Glucocorticoid, Covid-19, bone and nerve repair.

COVID-19 was first identified and breakout in the Chinese city Wuhan in early 2020, and glucocorticoids was one of the therapies for severe Covid-19 cases. What is the incident rate for glucocorticoids-induced osteonecrosis for Covid-19 patients? A systematic review of glucocorticoid associated osteonecrosis and an investigation of glucocorticoid exposure of COVID-19 patients in Wuhan city were conducted. The average of cumulative glucocorticoid (methylprednisolone) exposure was 504 ​mg for the Covid-19 patients and only 1 confirmed osteonecrosis case was identified out of 1406 patients with glucocorticoid treatment in this cohort of Wuhan patients, implying the importance of early prevention of glucocorticoids-induced osteonecrosis with patient screening and preventive measurements [1].

For challenging formal head osteonecrosis management, there are many new attempts published in recent 2 years in this Journal [[2], [3], [4], [5], [6], [7]]. In this issue Li et al. reported a novel scaffold carrying vascular bundle for the treatment of necrotic femoral head following decompression, they have also anastomosed the transplanted vascular bundles with the existing blood vessels around the hip, which significantly improved the treatment successful rate [8].

Continues understanding the mechanisms of bone repair will lead to novel and more efficient therapy. Journal of Orthopaedic Translation has published many innovative discoveries focusing on new technologies in the past 2 years [[9], [10], [11], [12], [13], [14], [15]]. In this issue, Wang et al. reported that transient activation of notch signaling by Jagged-1 peptide significantly enhanced mesenchymal stem cell proliferation in the bone marrow and promoted bone defect repair [16]. Of course, bone regeneration is closely associated with vascularization, therapeutic agents that stimulate angiogenesis will greatly benefit bone repair.
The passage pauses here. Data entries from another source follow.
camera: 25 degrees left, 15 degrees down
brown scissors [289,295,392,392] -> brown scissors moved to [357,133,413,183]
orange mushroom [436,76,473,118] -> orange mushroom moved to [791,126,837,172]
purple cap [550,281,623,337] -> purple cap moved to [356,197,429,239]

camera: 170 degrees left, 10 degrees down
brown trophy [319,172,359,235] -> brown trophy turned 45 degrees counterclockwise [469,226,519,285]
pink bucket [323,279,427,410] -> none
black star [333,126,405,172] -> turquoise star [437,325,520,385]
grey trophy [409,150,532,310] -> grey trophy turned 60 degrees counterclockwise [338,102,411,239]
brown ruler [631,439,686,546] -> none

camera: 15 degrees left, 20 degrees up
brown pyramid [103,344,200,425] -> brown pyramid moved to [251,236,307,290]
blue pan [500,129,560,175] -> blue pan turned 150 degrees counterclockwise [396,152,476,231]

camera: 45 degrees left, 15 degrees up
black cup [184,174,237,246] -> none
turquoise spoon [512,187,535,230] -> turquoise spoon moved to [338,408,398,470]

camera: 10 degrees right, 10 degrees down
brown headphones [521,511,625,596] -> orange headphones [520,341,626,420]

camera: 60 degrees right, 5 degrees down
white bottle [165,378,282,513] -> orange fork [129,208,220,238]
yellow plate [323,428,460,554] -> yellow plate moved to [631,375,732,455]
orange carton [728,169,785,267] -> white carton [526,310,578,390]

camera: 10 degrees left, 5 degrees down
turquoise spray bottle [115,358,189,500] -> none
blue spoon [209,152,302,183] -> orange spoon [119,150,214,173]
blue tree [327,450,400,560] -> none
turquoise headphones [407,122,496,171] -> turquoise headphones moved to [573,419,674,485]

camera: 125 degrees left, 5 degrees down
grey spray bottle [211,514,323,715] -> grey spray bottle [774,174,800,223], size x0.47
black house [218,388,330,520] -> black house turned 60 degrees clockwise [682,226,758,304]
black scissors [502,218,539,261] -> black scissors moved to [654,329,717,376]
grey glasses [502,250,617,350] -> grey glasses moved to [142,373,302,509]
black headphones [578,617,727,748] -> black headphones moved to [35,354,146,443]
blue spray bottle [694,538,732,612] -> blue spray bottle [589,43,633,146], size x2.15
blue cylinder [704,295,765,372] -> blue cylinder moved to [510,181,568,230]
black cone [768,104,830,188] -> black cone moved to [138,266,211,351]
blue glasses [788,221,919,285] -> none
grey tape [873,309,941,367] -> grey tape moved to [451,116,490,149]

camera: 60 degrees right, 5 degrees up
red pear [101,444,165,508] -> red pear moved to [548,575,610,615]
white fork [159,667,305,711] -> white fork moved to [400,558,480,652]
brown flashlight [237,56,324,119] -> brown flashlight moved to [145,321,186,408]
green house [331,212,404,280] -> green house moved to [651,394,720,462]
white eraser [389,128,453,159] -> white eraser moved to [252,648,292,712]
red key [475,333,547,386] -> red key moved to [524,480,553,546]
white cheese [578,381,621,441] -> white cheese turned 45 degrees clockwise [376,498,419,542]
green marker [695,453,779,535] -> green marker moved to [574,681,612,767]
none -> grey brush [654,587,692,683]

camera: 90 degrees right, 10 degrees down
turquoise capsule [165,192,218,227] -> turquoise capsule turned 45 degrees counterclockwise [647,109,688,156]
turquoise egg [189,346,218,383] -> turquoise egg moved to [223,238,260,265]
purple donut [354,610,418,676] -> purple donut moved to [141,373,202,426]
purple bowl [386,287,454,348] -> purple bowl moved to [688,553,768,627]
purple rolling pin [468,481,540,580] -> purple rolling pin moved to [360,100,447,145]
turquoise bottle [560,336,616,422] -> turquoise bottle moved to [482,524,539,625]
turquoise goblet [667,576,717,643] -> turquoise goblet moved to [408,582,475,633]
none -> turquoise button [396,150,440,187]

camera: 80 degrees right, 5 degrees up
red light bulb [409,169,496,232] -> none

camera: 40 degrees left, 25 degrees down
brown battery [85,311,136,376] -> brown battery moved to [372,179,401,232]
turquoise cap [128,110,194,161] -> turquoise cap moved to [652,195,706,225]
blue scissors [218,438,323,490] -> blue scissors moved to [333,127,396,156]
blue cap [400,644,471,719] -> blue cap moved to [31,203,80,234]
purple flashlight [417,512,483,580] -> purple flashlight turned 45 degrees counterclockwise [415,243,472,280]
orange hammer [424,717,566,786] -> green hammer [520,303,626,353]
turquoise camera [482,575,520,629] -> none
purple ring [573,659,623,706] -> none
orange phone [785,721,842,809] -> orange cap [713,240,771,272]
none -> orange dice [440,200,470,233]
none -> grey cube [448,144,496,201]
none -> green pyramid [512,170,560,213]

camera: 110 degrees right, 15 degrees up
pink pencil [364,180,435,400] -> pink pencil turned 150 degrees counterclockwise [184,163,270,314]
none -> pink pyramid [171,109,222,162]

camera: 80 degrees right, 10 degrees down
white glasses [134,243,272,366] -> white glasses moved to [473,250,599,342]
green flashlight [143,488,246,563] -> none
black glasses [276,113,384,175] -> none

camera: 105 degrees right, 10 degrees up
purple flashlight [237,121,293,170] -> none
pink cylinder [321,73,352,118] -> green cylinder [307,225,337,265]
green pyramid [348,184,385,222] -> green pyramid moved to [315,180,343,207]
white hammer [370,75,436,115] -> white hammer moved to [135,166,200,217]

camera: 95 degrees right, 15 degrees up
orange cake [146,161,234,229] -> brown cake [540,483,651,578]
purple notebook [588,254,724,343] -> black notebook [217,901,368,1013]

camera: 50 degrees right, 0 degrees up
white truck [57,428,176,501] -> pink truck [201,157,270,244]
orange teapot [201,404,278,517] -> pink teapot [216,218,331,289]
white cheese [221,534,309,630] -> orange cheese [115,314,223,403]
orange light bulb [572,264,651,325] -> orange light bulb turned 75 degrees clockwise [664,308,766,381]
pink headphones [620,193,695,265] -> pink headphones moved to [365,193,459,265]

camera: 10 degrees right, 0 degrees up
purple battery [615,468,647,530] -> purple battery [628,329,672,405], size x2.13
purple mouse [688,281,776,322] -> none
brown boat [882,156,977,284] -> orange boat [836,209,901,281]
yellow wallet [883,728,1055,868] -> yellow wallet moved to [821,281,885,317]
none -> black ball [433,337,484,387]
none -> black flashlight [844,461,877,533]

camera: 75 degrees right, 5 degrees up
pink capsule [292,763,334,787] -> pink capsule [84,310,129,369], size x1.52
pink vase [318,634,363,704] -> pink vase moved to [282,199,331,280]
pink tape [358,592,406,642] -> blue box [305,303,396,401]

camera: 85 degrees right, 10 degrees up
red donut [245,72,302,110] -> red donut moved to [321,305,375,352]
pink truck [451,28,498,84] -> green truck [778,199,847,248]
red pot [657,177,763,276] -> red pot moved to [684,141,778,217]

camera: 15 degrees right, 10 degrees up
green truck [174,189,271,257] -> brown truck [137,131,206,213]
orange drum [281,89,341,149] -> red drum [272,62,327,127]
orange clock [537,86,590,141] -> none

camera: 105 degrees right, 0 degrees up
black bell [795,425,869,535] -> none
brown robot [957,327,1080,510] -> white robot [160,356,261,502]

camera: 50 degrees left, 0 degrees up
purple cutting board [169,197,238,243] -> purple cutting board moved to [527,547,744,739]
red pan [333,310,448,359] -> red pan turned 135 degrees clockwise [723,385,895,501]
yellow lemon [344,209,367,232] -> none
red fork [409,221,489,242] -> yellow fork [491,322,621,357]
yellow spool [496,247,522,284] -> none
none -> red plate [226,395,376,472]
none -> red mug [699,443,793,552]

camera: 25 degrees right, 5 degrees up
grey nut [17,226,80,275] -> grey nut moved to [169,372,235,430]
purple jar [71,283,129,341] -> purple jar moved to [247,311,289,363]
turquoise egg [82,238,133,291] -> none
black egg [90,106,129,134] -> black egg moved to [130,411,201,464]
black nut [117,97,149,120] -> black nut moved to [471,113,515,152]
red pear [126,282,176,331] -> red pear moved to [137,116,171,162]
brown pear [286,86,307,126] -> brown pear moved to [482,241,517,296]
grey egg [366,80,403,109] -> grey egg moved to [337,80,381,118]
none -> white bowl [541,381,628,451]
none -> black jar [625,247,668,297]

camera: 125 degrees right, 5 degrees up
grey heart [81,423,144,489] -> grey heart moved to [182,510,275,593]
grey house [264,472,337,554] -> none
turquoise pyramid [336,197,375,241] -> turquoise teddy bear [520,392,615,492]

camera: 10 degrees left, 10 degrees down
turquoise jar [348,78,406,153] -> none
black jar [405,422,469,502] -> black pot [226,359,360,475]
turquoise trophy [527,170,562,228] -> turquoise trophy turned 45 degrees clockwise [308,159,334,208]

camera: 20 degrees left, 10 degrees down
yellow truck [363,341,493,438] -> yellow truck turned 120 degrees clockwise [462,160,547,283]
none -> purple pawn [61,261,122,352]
When plant-derived Cucurbitacin B was incorporated into PLGA andβ-TCP scaffolds, they significantly enhanced neovascularization and bone formation in rat critical calvarial defect model [17].

Neve injury repair still remains as one of the most challenging orthopaedic issues. Clearance of myelin debris and remyelination are necessary steps for peripheral nerve regeneration, yet these processes are not well understood. Shi et al. screened the difference in genes of normal and activated Schwann cells harvested before and following peripheral nerve injury, and found that core genes in endocytosis pathway were highly activated following nerve injury, suggesting enhancing endocytosis may be a new therapeutic strategy for nerve tissue engineering [18].

Spinal cord injury (SCI) is a disastrous situation that affects many patients worldwide, yet the treatment options remain to be limited. Following the publication of clinical neurorestorative therapeutic guidelines for spinal cord injury (IANR/CANR version 2019) in our journal in 2020 [19], we have published many original and cutting edge research work in SCI pathogenesis and treatment [[20], [21], [22]]. Among the many new targets, exosomes emerge to be a potential treatment option for SCI. Exosomes are complex lipid membrane structures secreted by cells, can transport their cargoes (proteins, microRNAs) to the targeted cells and exert their communication and regulation functions. Pan et al. have reviewed and discussed the use of various stem cells derived exosomes for the treatment of SCI [23].

Despite the long-lasting Covid-10 pandemic struggle, academics around the world are working tirelessly to provide education and service [24], discover new biological mechanisms in musculoskeletal tissue regeneration. New inventions continue to emerge to help building better bones and nerves. With combined endeavors, we shall overcome Covid-19 soon and be even stronger in body and mind!